Judge Pérez-Giménez, the same judge who previously ruled against marriage equality and was overruled, now claims that the Supreme Court ruling doesn’t apply there because Puerto Rico “is not treated as the functional equivalent of a State for purposes of the Fourteenth Amendment”.

But he argument doesn’t hold much sway with Puerto Rico’s Governor, Alejandro García Padilla – who insists weddings will proceed regardless.

He said that equal marriage case had already been concluded, with the US Supreme Court and the First Circuit Court of Appeals both affiriming that all US citizens have a “fundamental right to marriage”, including same-sex couples.

He added that he would “respect the rulings of superior courts” above the ruling of Judge Pérez-Giménez, adding that the judge’s ruling was a drastic departure from the existing legal understanding.

Lambda Legal, one of the law firms that sued for equal marriage in the US, says it is confident the ruling will be overturned.

Staff attorney Omar González-Pagan said: “The marriages of same-sex couples in Puerto Rico are not in limbo and we appreciate that Governor García Padilla has reassured LGBT people and made clear to all others in the Island that marriage is here to stay.

“The decision issued yesterday by District Court Judge Pérez Giménez is fundamentally flawed and we plan to file an appeal to ensure that this discriminatory ban does not stand.

“The law is on our side.
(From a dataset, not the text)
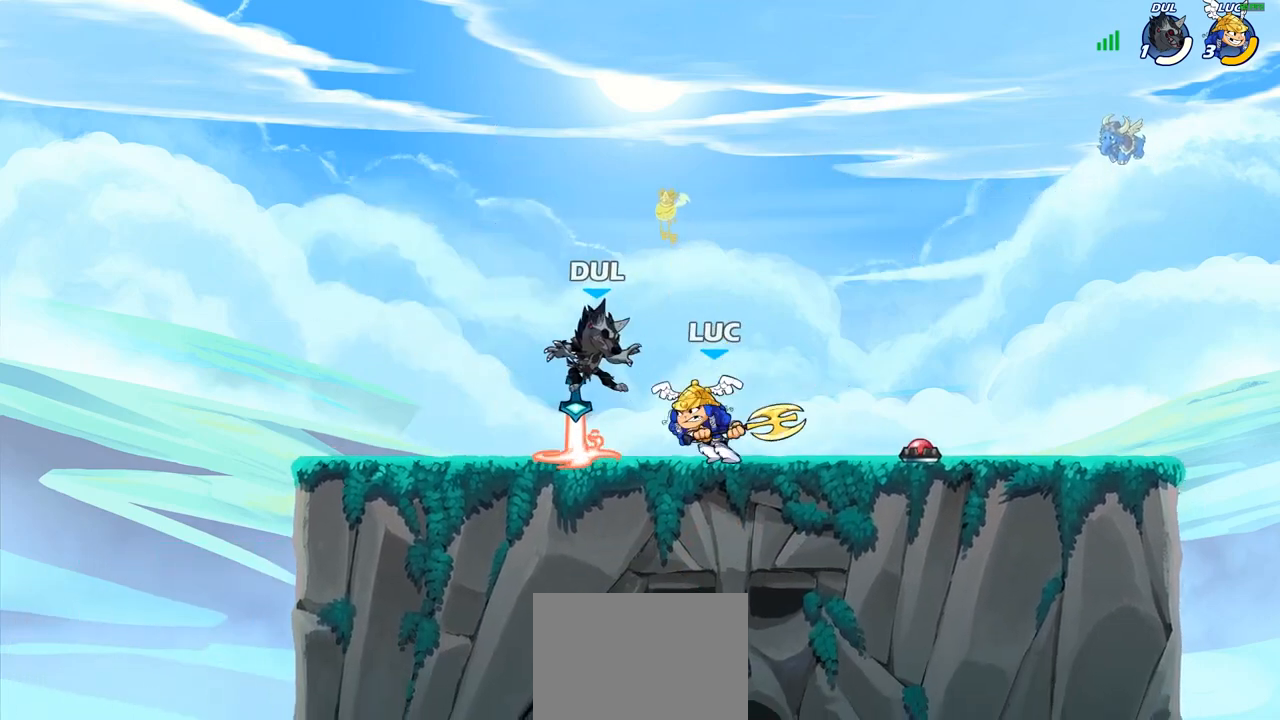
{"buttons": ["SQUARE"], "left_stick": "down-left", "right_stick": "center", "events": [[17, "SQUARE", "up"], [150, "left_stick", "left"], [283, "R2", "down"], [300, "left_stick", "down-left"], [417, "SQUARE", "down"], [450, "R2", "up"]]}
The U.S. Court of Appeals for the First Circuit was clear when it stated that Puerto Rico’s marriage ban was unconstitutional and the U.S. Supreme Court has indisputably held that the constitutional guarantees of liberty and equality apply with equal force to the Commonwealth.”

In his ruling, Judge Pérez-Giménez claimed: “One might be tempted to assume that the constant reference made to the ‘States’ in Obergefell includes the Commonwealth of Puerto Rico.

“Yet, it is not the role of this court to venture into such an interpretation.”

He added: “The Constitution applies in full in incorporated Territories surely destined for statehood but only in part in unincorporated Territories”.

However, activists are confident that the ruling will be overturned on appeal – especially given Pérez-Giménez has previously had his judgements overturned on equal marriage.

Judge Juan Perez-Gimenez was just one of two district judges in the US to uphold a same-sex marriage ban in 2014, against a flow of over 50 rulings in favour of equality.

In his since-overturned 2014 ruling, Judge Perez-Gimenez cited a ruling from 1972 against same-sex marriage – which almost all other judges in the country agreed had been rendered obsolete by subsequent case law – and claimed: “Recent affirmances of same-gender marriage seem to suffer from a peculiar inability to recall the principles embodied in existing marriage law.”